## Exercise details
Copy exactly the last part of the entries, starting from the line with "insgesamt 58 neuen" and including the final line.

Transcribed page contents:
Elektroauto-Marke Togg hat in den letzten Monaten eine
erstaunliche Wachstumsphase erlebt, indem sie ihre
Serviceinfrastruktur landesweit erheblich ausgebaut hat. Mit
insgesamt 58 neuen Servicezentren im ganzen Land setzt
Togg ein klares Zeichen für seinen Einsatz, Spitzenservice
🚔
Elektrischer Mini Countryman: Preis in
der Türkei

## Result of the task
insgesamt 58 neuen Servicezentren im ganzen Land setzt
Togg ein klares Zeichen für seinen Einsatz, Spitzenservice
🚔
Elektrischer Mini Countryman: Preis in
der Türkei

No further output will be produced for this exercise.